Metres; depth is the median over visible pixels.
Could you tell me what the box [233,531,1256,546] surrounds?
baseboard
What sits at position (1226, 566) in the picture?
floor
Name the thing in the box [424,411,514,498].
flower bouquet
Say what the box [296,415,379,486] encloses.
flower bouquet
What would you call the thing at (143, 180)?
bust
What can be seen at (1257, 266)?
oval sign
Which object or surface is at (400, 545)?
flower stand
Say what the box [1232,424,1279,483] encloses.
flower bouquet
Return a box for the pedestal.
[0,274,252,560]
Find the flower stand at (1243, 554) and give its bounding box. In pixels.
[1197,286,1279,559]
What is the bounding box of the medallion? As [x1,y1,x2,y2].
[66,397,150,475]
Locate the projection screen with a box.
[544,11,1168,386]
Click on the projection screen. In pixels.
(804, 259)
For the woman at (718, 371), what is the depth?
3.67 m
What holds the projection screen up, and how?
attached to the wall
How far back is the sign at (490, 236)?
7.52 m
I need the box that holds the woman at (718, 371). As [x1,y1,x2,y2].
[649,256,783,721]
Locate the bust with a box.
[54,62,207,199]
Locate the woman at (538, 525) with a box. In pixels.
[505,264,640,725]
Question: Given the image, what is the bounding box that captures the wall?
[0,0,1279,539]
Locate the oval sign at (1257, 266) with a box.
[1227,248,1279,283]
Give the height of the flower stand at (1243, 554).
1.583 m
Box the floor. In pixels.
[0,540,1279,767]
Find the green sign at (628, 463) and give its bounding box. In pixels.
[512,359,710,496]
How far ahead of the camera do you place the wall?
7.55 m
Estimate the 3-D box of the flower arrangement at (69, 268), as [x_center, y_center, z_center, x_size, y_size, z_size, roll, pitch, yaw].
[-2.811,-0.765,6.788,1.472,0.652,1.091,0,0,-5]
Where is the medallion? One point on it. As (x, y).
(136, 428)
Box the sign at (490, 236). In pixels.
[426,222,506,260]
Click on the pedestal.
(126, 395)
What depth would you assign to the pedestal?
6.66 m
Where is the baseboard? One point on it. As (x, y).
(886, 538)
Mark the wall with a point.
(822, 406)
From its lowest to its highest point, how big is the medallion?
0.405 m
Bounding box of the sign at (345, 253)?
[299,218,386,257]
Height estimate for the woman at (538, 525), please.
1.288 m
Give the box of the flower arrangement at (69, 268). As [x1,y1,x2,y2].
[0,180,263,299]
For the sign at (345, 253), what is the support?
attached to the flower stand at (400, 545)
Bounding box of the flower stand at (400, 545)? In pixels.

-.-.-

Goal of the exercise
Your task is to give the records above again, exactly.

Output for this exercise
Metres; depth is the median over visible pixels.
Could you tell me what the box [233,531,1256,546] surrounds?
baseboard
What sits at position (1226, 566) in the picture?
floor
Name the thing in the box [424,411,514,498].
flower bouquet
Say what the box [296,415,379,486] encloses.
flower bouquet
What would you call the thing at (143, 180)?
bust
What can be seen at (1257, 266)?
oval sign
Which object or surface is at (400, 545)?
flower stand
Say what the box [1232,424,1279,483] encloses.
flower bouquet
Return a box for the pedestal.
[0,274,252,560]
Find the flower stand at (1243, 554) and give its bounding box. In pixels.
[1197,286,1279,559]
What is the bounding box of the medallion? As [x1,y1,x2,y2].
[66,397,150,475]
Locate the projection screen with a box.
[544,11,1168,386]
Click on the projection screen. In pixels.
(804, 259)
For the woman at (718, 371), what is the depth?
3.67 m
What holds the projection screen up, and how?
attached to the wall
How far back is the sign at (490, 236)?
7.52 m
I need the box that holds the woman at (718, 371). As [x1,y1,x2,y2].
[649,256,783,721]
Locate the bust with a box.
[54,62,207,199]
Locate the woman at (538, 525) with a box. In pixels.
[505,264,640,725]
Question: Given the image, what is the bounding box that captures the wall?
[0,0,1279,539]
Locate the oval sign at (1257, 266) with a box.
[1227,248,1279,283]
Give the height of the flower stand at (1243, 554).
1.583 m
Box the floor. In pixels.
[0,540,1279,767]
Find the green sign at (628, 463) and give its bounding box. In pixels.
[512,359,710,496]
How far ahead of the camera do you place the wall?
7.55 m
Estimate the 3-D box of the flower arrangement at (69, 268), as [x_center, y_center, z_center, x_size, y_size, z_size, roll, pitch, yaw].
[-2.811,-0.765,6.788,1.472,0.652,1.091,0,0,-5]
Where is the medallion? One point on it. As (x, y).
(136, 428)
Box the sign at (490, 236). In pixels.
[426,222,506,260]
Click on the pedestal.
(126, 395)
What depth would you assign to the pedestal?
6.66 m
Where is the baseboard? One point on it. As (x, y).
(886, 538)
Mark the wall with a point.
(822, 406)
From its lowest to its highest point, how big is the medallion?
0.405 m
Bounding box of the sign at (345, 253)?
[299,218,386,257]
Height estimate for the woman at (538, 525), please.
1.288 m
Give the box of the flower arrangement at (69, 268). As [x1,y1,x2,y2].
[0,180,263,299]
For the sign at (345, 253), what is the support?
attached to the flower stand at (400, 545)
Bounding box of the flower stand at (400, 545)? In pixels.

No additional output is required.